_ESTRATTO DEL DOCUMENTO_
※

Cuore2018
Utente di lunga data
Siamo la nostra storia, siamo i nostri geni, siamo anche la storia che viviamo ogni giorno e le esperienze che facciamo e che ci capitano.Non mi riferivo ai traditori o ai traditi in particolare.
Era un ragionamento sul fatto che sì, siamo anche la storia da cui proveniamo. Abbiamo radici.
Che ci condizionano profondamente. A volte senza che neanche ce ne rendiamo del tutto conto.
E radici che sono ben più lontane della famiglia di origine. E condizionano ancora più profondamente.
Ma abbiamo anche un daimon, come lo chiamavano gli antichi greci, che contraddistingue il nostro essere esseri irripetibili. Libero arbitrio. Anche.
E questo è sotto la nostra responsabilità.
Nutrirlo o affamarlo.
Affrontarlo o ignorarlo.
Conoscerlo o disconoscerlo.
Trovo deterministico non considerare questa parte essenziale che permette ad ognuno di decidere, almeno in parte, come rapportarsi alla vita.
E trovo giustificatorio utilizzare il vissuto come alibi del non prendersi esattamente la propria libertà di fare e anche di essere.
(si riferiva a questo l'esempio del tossico)
Mi sto riuscendo a spiegare?
Un figlio è un figlio. Ma non è soltanto un figlio.

※

(Estratti da un dataset)
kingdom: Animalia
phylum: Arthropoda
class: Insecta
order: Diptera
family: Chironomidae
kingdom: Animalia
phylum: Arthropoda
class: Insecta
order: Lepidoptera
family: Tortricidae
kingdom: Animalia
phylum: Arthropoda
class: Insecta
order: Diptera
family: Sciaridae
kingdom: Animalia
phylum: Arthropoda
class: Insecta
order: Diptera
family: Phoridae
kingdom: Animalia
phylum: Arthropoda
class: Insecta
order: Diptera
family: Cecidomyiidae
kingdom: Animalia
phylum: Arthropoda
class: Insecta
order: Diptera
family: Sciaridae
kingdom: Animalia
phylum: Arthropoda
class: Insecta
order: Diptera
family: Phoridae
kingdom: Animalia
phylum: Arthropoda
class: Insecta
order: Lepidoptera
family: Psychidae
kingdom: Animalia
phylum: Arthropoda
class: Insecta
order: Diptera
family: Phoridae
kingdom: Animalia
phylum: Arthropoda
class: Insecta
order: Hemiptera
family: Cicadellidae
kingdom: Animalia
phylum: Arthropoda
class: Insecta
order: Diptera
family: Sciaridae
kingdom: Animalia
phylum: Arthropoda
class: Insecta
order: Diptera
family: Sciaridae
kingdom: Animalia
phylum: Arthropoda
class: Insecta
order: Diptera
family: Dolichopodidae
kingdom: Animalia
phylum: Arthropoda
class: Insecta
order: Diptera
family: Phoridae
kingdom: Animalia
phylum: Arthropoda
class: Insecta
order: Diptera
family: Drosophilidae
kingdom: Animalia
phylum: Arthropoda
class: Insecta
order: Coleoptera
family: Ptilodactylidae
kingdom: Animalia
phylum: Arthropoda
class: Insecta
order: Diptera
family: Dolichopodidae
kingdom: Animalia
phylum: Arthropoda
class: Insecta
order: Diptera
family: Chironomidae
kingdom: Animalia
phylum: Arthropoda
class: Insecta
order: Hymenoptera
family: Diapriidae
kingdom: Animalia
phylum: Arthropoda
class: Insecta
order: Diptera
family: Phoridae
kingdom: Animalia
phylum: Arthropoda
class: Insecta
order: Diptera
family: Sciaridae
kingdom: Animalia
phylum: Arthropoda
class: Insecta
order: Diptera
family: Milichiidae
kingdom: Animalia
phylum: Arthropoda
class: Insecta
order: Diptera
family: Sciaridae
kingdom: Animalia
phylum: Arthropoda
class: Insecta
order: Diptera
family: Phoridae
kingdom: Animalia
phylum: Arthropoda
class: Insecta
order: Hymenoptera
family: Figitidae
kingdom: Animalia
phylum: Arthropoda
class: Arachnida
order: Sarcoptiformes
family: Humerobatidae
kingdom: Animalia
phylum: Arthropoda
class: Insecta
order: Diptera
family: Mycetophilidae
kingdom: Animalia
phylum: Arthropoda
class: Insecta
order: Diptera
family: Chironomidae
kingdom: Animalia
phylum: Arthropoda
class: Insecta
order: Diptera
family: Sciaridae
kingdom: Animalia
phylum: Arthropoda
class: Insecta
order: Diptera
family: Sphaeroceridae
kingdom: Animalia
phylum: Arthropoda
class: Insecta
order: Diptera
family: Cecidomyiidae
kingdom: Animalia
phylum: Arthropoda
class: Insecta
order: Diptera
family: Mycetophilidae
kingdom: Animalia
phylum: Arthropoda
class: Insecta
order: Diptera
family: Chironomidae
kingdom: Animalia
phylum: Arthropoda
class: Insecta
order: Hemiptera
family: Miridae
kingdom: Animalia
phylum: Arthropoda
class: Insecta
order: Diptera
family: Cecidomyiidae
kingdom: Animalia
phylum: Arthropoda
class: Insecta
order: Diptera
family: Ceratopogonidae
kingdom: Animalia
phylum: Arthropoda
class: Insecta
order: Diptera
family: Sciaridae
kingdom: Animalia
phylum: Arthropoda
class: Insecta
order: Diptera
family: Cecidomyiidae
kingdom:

※

_COMPLETA QUANTO SEGUE_
1/ Traduci in inglese questa frase del messaggio sulle radici e il libero arbitrio: «Trovo deterministico non considerare questa parte essenziale che permette ad ognuno di decidere, almeno in parte, come rapportarsi alla vita.»
2/ Prosegui il messaggio sulle radici e il libero arbitrio, partendo subito dopo la sua ultima frase.
I record non hanno alcun ruolo in questo lavoro.

_RISPOSTE SCRITTE_
1/ I find it deterministic not to consider this essential part that allows each person to decide, at least in part, how to relate to life.

2/
E' anche un individuo.
Essere adulto significa assumersi, a mio parere, la responsabilità di scegliere fra le eredità dei genitori (e degli avi) cosa tenere e cosa lasciare.
Quindi io posso decidere di tenermi le eredità di rigidità e di giudizio per dire.
Ma l'ho deciso io, di non mettere in discussione le tavole della legge e aderire acriticamente a quelle che mi sono state date.
Oggi, più che in passato, io penso sia una scelta.
Tenere quelle tavole, modificarle o cambiarle.
Una scelta individuale.
E' uno degli effetti positivi della liquidità di questo tempo.
Personalmente credo che di libero arbitrio ce ne resti ben poco. Tanto quanto può essere libera la scelta di andare a destra, sinistra o sempre dritti all'interno di un grande e confortevole recinto.